Page-level text extractions:

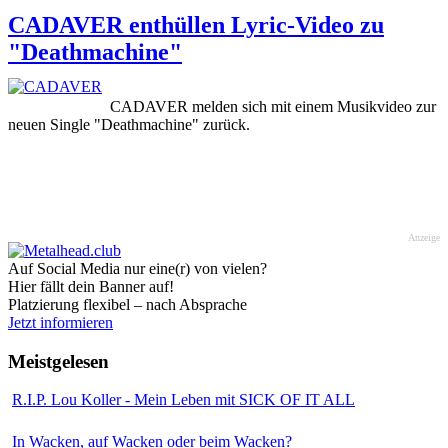
CADAVER enthüllen Lyric-Video zu
"Deathmachine"
CADAVER melden sich mit einem Musikvideo zur
neuen Single "Deathmachine" zurück.
Anzeige
Auf Social Media nur eine(r) von vielen?
Hier fällt dein Banner auf!
Platzierung flexibel – nach Absprache
Jetzt informieren
Meistgelesen
R.I.P. Lou Koller - Mein Leben mit SICK OF IT ALL
In Wacken, auf Wacken oder beim Wacken?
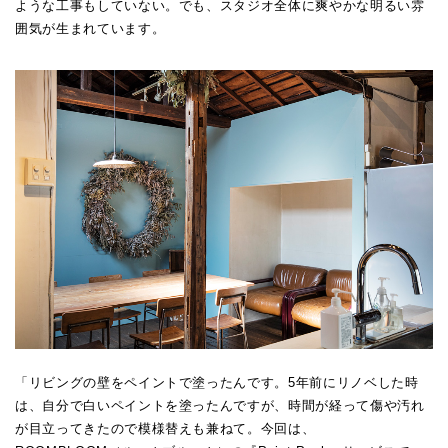
ような工事もしていない。でも、スタジオ全体に爽やかな明るい雰
囲気が生まれています。
「リビングの壁をペイントで塗ったんです。5年前にリノベした時
は、自分で白いペイントを塗ったんですが、時間が経って傷や汚れ
が目立ってきたので模様替えも兼ねて。今回は、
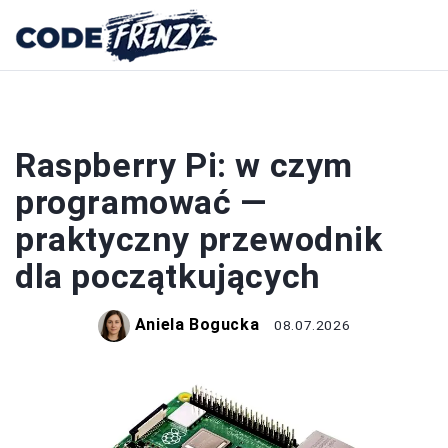
PROGRAMOWANIE
Raspberry Pi: w czym
programować —
praktyczny przewodnik
dla początkujących
Aniela Bogucka
08.07.2026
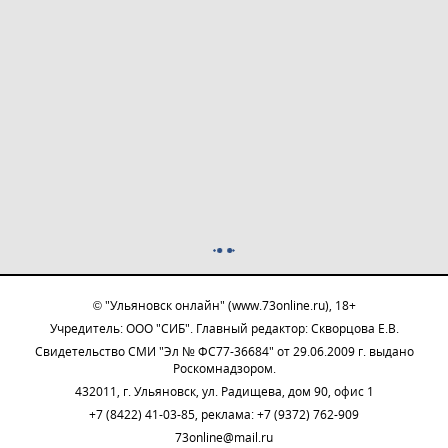
© "Ульяновск онлайн" (www.73online.ru), 18+
Учредитель: ООО "СИБ". Главный редактор: Скворцова Е.В.
Свидетельство СМИ "Эл № ФС77-36684" от 29.06.2009 г. выдано
Роскомнадзором.
432011, г. Ульяновск, ул. Радищева, дом 90, офис 1
+7 (8422) 41-03-85, реклама: +7 (9372) 762-909
73online@mail.ru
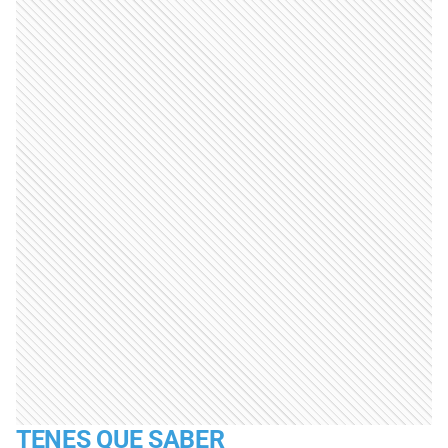
TENES QUE SABER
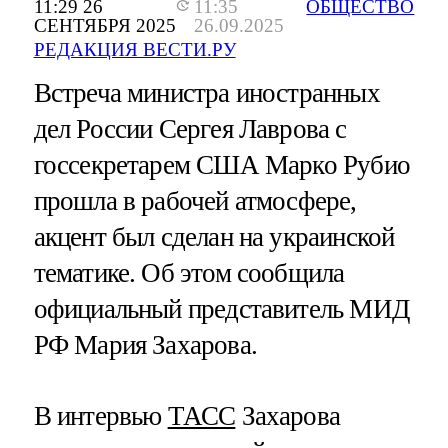
11:29 26
11:35
ОБЩЕСТВО
СЕНТЯБРЯ 2025
26.09.2025
РЕДАКЦИЯ ВЕСТИ.РУ
Встреча министра иностранных
дел России Сергея Лаврова с
госсекретарем США Марко Рубио
прошла в рабочей атмосфере,
акцент был сделан на украинской
тематике. Об этом сообщила
официальный представитель МИД
РФ Мария Захарова.
В интервью
ТАСС
Захарова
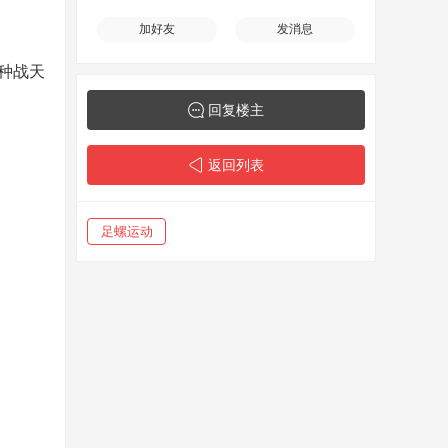
加好友
发消息
种战天
回复楼主
返回列表
足螺运动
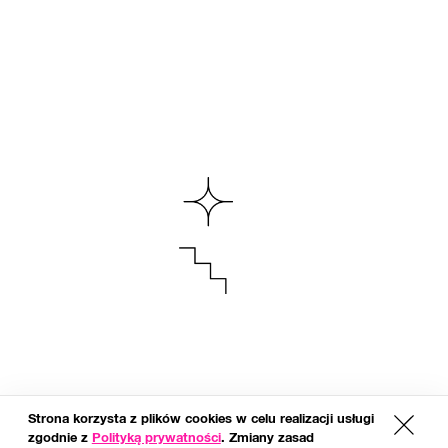
Strona korzysta z plików cookies w celu realizacji usługi
x
zgodnie z
Polityką prywatności
. Zmiany zasad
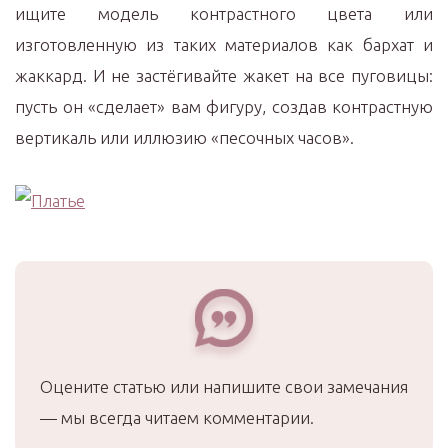
ищите модель контрастного цвета или
изготовленную из таких материалов как бархат и
жаккард. И не застёгивайте жакет на все пуговицы:
пусть он «сделает» вам фигуру, создав контрастную
вертикаль или иллюзию «песочных часов».
Оцените статью или напишите свои замечания
— мы всегда читаем комментарии.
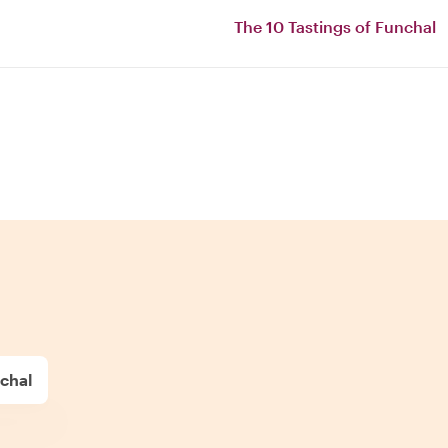
The 10 Tastings of Funchal
chal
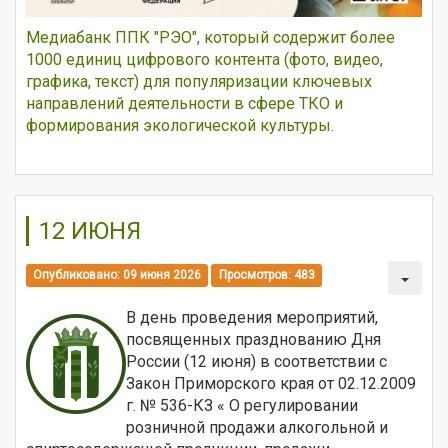
Медиабанк ППК "РЭО", который содержит более
1000 единиц цифрового контента (фото, видео,
графика, текст) для популяризации ключевых
направлений деятельности в сфере ТКО и
формирования экологической культуры.
12 ИЮНЯ
Опубликовано: 09 июня 2026
Просмотров: 483
В день проведения мероприятий,
посвященных празднованию Дня
России (12 июня) в соответствии с
Закон Приморского края от 02.12.2009
г. № 536-КЗ « О регулировании
розничной продажи алкогольной и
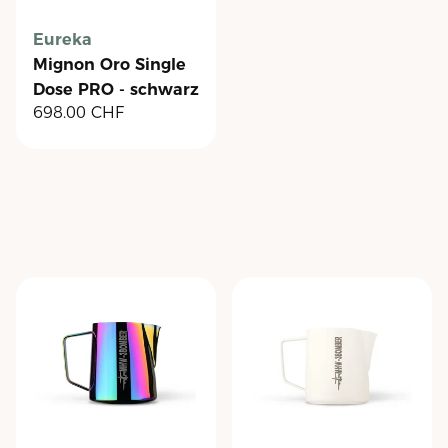
Eureka
Mignon Oro Single
Dose PRO - schwarz
698.00
CHF
matt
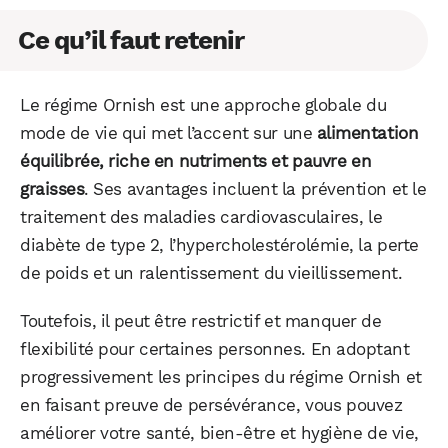
Ce qu’il faut retenir
Le régime Ornish est une approche globale du
mode de vie qui met l’accent sur une
alimentation
équilibrée, riche en nutriments et pauvre en
graisses
. Ses avantages incluent la prévention et le
traitement des maladies cardiovasculaires, le
diabète de type 2, l’hypercholestérolémie, la perte
de poids et un ralentissement du vieillissement.
Toutefois, il peut être restrictif et manquer de
flexibilité pour certaines personnes. En adoptant
progressivement les principes du régime Ornish et
en faisant preuve de persévérance, vous pouvez
améliorer votre santé, bien-être et hygiène de vie,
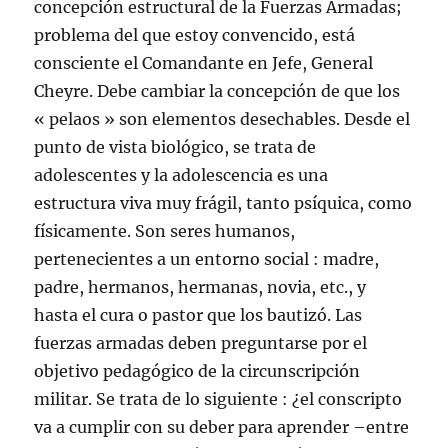
concepción estructural de la Fuerzas Armadas;
problema del que estoy convencido, está
consciente el Comandante en Jefe, General
Cheyre. Debe cambiar la concepción de que los
« pelaos » son elementos desechables. Desde el
punto de vista biológico, se trata de
adolescentes y la adolescencia es una
estructura viva muy frágil, tanto psíquica, como
físicamente. Son seres humanos,
pertenecientes a un entorno social : madre,
padre, hermanos, hermanas, novia, etc., y
hasta el cura o pastor que los bautizó. Las
fuerzas armadas deben preguntarse por el
objetivo pedagógico de la circunscripción
militar. Se trata de lo siguiente : ¿el conscripto
va a cumplir con su deber para aprender –entre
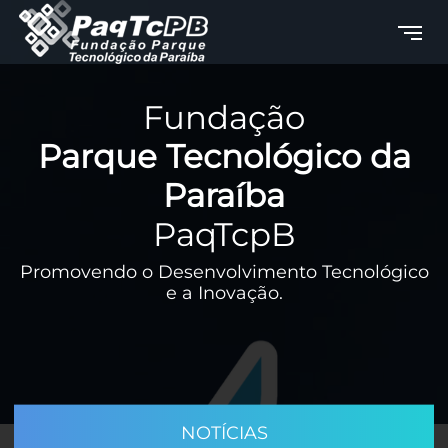
Fundação
Parque Tecnológico da
Paraíba
PaqTcpB
Promovendo o Desenvolvimento Tecnológico
e a Inovação.
NOTÍCIAS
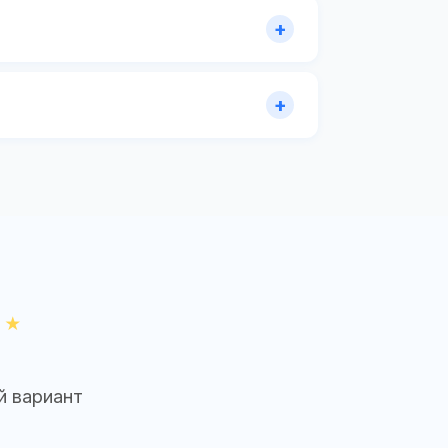
й вариант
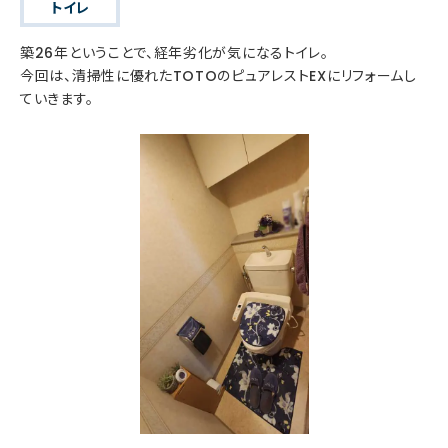
トイレ
築26年ということで、経年劣化が気になるトイレ。
今回は、清掃性に優れたTOTOのピュアレストEXにリフォームし
ていきます。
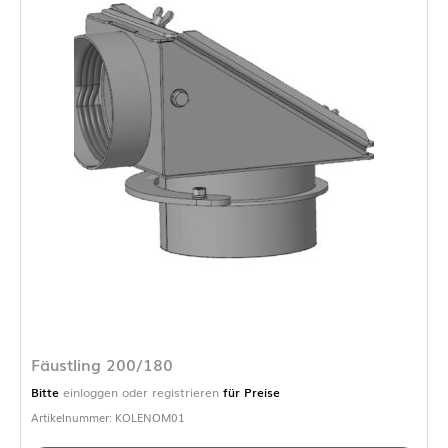
Fäustling 200/180
Bitte
einloggen oder registrieren
für Preise
Artikelnummer: KOLENOM01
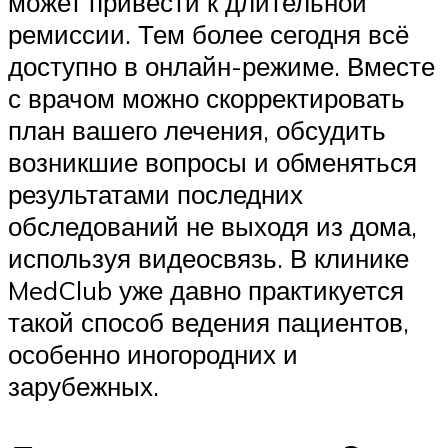
может привести к длительной
ремиссии. Тем более сегодня всё
доступно в онлайн-режиме. Вместе
с врачом можно скорректировать
план вашего лечения, обсудить
возникшие вопросы и обменяться
результатами последних
обследований не выходя из дома,
используя видеосвязь. В клинике
MedClub уже давно практикуется
такой способ ведения пациентов,
особенно иногородних и
зарубежных.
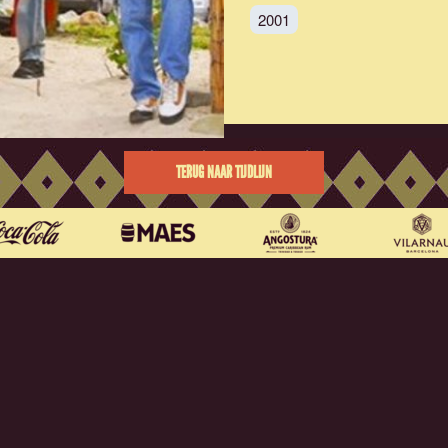
2001
TERUG NAAR TIJDLIJN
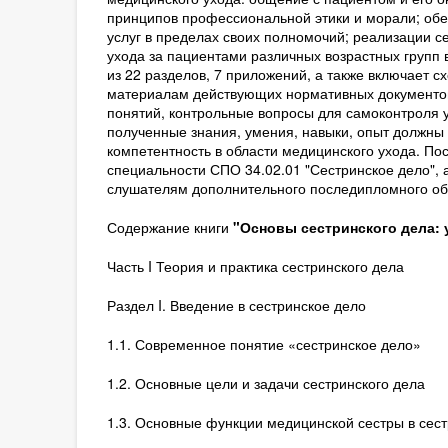
принципов профессиональной этики и морали; обе
услуг в пределах своих полномочий; реализации с
ухода за пациентами различных возрастных групп 
из 22 разделов, 7 приложений, а также включает сх
материалам действующих нормативных документов
понятий, контрольные вопросы для самоконтроля 
полученные знания, умения, навыки, опыт должн
компетентность в области медицинского ухода. По
специальности СПО 34.02.01 "Сестринское дело", 
слушателям дополнительного последипломного об
Содержание книги
"Основы сестринского дела: у
Часть I Теория и практика сестринского дела
Раздел I. Введение в сестринское дело
1.1. Современное понятие «сестринское дело»
1.2. Основные цели и задачи сестринского дела
1.3. Основные функции медицинской сестры в сес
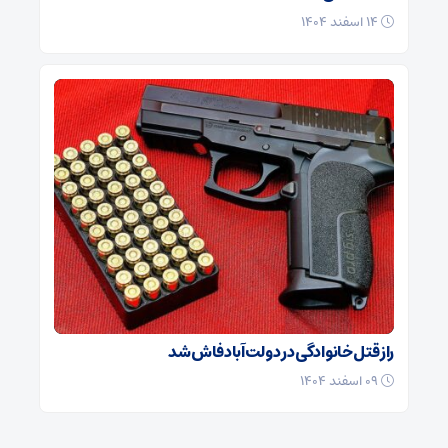
۱۴ اسفند ۱۴۰۴
راز قتل خانوادگی در دولت‌آباد فاش شد
۰۹ اسفند ۱۴۰۴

PROBLEM DESCRIPTION: Search the entries for the word "régime", then gather every line that has it.

RESULT BELOW:
Le régime Ornish est une approche globale du
progressivement les principes du régime Ornish et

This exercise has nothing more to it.